A total of 902 cases and 863 controls from seven studies investigated the relationship between TaqI polymorphism and HT risk. The genotype distribution was consistent with HWE in the controls of all studies (all P > 0.05, Table 2). The pooled results showed that the TaqI polymorphism wasn’t significantly associated with HT risk (T vs t: OR = 1.16, 95% CI = 0.83–1.62, P = 0.372; TT vs tt: OR = 1.55, 95% CI = 0.87–2.76, P = 0.139; Tt vs tt: OR = 1.19, 95% CI = 0.79–1.81, P = 0.386; TT + Tt vs tt: OR = 1.42, 95% CI = 0.98–2.04, P = 0.064; TT vs Tt + tt: OR = 1.23, 95% CI = 0.77–1.96, P = 0.379, Table 3). There was significant heterogeneity for comparison of T vs t and TT vs Tt + tt (I = 70.8%, P = 0.002 and I = 75.4%, P = 0.000, respectively). In the Galbraith plots, two studies3335 were outside of the 95%CI from the log OR, causing the heterogeneity in the results. When these two studies were excluded, the heterogeneity decreased significantly, but the pooled results were not changed significantly (T vs t: OR = 1.16, 95% CI = 0.95–1.41, P = 0.147; I = 0% and P = 0.635 for heterogeneity; TT vs Tt + tt: OR = 1.16, 95% CI = 0.90–1.50, P = 0.262; I = 0% and P = 0.788 for heterogeneity). Subgroup analyses by ethnicity found the similar results in Caucasian or in Asian (all P > 0.05) (Table 4).

Data for analysis:
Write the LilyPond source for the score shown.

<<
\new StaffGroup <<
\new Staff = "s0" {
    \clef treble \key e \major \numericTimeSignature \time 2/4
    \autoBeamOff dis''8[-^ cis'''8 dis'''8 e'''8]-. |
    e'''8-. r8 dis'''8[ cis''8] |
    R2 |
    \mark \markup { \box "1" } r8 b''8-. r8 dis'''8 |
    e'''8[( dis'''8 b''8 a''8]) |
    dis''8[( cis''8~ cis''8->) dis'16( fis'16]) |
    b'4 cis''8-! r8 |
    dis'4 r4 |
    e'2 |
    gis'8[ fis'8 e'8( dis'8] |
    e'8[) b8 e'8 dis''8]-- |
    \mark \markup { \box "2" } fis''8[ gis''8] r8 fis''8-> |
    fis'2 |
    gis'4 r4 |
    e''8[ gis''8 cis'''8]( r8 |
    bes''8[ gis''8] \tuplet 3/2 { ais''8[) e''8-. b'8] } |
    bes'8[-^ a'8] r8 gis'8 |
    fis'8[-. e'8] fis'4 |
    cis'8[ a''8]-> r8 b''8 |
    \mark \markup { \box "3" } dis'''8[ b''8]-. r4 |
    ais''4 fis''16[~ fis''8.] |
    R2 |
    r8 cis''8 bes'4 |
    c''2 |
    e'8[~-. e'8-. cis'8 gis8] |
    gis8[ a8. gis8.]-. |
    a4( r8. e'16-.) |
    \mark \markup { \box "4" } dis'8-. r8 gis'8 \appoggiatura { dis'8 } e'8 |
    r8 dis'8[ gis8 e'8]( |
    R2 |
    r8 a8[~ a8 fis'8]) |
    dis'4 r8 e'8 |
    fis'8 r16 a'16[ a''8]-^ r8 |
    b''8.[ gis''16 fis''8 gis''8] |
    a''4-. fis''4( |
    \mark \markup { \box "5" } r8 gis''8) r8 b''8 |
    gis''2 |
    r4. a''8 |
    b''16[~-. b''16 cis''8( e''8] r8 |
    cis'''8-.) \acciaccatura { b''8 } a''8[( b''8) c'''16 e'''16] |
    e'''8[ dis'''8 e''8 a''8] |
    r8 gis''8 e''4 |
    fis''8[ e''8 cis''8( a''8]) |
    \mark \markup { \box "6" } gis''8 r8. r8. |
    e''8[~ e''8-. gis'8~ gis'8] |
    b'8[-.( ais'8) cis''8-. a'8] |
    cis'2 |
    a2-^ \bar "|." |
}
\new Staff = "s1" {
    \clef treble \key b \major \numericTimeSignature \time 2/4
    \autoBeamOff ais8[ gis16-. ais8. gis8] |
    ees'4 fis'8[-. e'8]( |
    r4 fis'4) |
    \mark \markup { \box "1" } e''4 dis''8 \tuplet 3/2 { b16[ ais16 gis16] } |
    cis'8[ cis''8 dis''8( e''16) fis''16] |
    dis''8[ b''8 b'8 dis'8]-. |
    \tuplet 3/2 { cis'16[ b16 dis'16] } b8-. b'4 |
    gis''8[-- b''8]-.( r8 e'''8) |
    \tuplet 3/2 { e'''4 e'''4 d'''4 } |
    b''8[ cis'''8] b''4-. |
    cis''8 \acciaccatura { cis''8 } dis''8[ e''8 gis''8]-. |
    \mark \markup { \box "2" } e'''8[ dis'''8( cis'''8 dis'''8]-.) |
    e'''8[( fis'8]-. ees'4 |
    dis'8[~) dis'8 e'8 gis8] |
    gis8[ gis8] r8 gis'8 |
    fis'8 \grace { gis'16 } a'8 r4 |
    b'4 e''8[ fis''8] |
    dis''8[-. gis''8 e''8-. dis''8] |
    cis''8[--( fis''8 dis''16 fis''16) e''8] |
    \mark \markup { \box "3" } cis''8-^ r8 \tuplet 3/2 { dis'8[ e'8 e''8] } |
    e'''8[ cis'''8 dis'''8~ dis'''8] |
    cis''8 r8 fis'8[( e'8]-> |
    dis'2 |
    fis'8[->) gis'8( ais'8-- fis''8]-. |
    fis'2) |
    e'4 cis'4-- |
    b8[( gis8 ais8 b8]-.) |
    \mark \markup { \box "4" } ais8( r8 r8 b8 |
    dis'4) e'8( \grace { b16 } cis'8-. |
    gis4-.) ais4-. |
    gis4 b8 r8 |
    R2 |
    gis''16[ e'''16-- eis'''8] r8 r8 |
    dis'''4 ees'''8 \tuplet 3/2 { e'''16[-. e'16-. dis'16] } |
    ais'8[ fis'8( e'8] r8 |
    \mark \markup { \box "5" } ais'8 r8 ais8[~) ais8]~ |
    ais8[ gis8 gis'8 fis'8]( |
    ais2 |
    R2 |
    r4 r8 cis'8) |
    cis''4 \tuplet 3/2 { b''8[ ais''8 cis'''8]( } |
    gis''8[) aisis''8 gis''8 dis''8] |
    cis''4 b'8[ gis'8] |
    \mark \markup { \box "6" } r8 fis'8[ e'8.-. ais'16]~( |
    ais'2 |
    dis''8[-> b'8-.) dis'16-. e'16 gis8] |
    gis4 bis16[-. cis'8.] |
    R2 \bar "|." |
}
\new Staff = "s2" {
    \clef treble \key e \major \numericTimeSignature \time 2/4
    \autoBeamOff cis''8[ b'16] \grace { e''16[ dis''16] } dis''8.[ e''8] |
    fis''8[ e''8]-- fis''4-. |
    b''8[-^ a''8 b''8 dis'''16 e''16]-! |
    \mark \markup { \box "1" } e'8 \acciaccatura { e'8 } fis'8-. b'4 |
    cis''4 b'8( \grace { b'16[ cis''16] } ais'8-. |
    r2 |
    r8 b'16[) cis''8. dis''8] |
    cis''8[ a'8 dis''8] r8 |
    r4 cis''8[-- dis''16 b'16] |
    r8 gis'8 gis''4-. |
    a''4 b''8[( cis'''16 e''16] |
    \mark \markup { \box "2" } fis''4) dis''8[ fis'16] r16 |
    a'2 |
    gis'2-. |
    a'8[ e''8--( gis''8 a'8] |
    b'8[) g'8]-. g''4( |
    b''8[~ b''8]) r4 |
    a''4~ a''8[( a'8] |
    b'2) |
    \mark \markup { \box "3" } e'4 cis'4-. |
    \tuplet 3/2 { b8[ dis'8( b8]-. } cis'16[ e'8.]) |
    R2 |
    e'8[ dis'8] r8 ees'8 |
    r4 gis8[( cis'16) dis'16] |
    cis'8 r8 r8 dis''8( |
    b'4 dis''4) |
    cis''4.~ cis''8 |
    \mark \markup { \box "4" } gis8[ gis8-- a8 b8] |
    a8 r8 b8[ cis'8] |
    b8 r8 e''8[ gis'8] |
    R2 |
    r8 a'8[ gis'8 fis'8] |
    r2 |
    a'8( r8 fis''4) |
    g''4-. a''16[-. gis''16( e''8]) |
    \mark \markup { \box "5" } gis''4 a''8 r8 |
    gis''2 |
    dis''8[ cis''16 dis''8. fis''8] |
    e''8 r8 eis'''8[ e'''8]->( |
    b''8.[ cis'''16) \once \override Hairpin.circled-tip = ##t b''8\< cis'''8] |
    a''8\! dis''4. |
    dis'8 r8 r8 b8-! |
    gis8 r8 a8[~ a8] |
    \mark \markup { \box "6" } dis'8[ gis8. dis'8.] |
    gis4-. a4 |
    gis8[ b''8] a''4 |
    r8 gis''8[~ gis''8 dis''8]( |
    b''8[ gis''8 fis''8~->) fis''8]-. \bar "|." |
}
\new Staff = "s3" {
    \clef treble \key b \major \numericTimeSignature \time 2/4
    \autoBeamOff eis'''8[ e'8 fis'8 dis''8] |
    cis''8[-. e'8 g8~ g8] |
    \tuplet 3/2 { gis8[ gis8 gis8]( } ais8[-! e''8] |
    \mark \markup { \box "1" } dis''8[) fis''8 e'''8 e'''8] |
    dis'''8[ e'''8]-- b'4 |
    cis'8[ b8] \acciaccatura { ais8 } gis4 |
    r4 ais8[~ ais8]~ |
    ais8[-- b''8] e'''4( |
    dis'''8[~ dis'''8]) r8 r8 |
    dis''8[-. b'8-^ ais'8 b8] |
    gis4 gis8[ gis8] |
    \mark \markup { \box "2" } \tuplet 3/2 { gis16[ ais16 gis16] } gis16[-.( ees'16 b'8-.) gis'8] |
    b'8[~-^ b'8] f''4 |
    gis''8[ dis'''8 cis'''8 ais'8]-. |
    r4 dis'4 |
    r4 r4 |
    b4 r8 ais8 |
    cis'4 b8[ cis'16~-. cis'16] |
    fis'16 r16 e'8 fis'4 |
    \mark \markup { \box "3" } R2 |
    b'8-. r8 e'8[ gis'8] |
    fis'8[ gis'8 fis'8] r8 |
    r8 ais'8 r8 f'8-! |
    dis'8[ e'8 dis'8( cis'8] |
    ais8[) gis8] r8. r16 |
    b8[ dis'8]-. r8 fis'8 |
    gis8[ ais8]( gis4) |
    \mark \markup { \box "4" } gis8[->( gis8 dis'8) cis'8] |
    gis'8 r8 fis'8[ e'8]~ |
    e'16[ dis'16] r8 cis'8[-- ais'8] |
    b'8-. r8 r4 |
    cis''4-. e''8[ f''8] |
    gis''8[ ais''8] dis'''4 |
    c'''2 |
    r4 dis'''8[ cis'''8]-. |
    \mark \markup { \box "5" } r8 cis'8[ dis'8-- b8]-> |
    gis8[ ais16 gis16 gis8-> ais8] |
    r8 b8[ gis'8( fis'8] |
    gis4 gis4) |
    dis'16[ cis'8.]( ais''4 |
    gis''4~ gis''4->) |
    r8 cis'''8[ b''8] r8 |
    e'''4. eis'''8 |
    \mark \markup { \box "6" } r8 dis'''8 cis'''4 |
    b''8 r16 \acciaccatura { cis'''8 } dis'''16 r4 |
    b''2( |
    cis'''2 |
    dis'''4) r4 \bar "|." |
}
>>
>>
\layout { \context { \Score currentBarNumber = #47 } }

What needs to be done: Continue the excerpt on the TaqI polymorphism and HT risk, starting after its last sentence.

Task output:
Publication bias

No evidence of publication bias was detected by visual inspections of these funnel plots and Egger’s test in all the models regarding the FokI, TaqI and ApaI polymorphism (all PEgger’s > 0.05). However, significant publication bias was detected in two models regarding BsmI polymorphism (PEgger’s = 0.001 for Bb vs bb and PEgger’s = 0.005 for BB + Bb vs bb) (Table 3, Fig. 4A and C). We used the trim and fill method incorporating the hypothetical studies to recalculate the pooled risk estimate. The pooled analyses continued to show no significant association between BsmI polymorphism and HT risk (Bb vs bb: OR = 0.90, 95% CI = 0.71–1.15, P = 0.397; and BB + Bb vs bb: OR = 0.80, 95% CI = 0.59–1.08, P = 0.141). The imputed studies produced symmetrical funnel plots (Fig. 4B and D).
Figure 4

Detection of publication bias on BsmI polymorphism.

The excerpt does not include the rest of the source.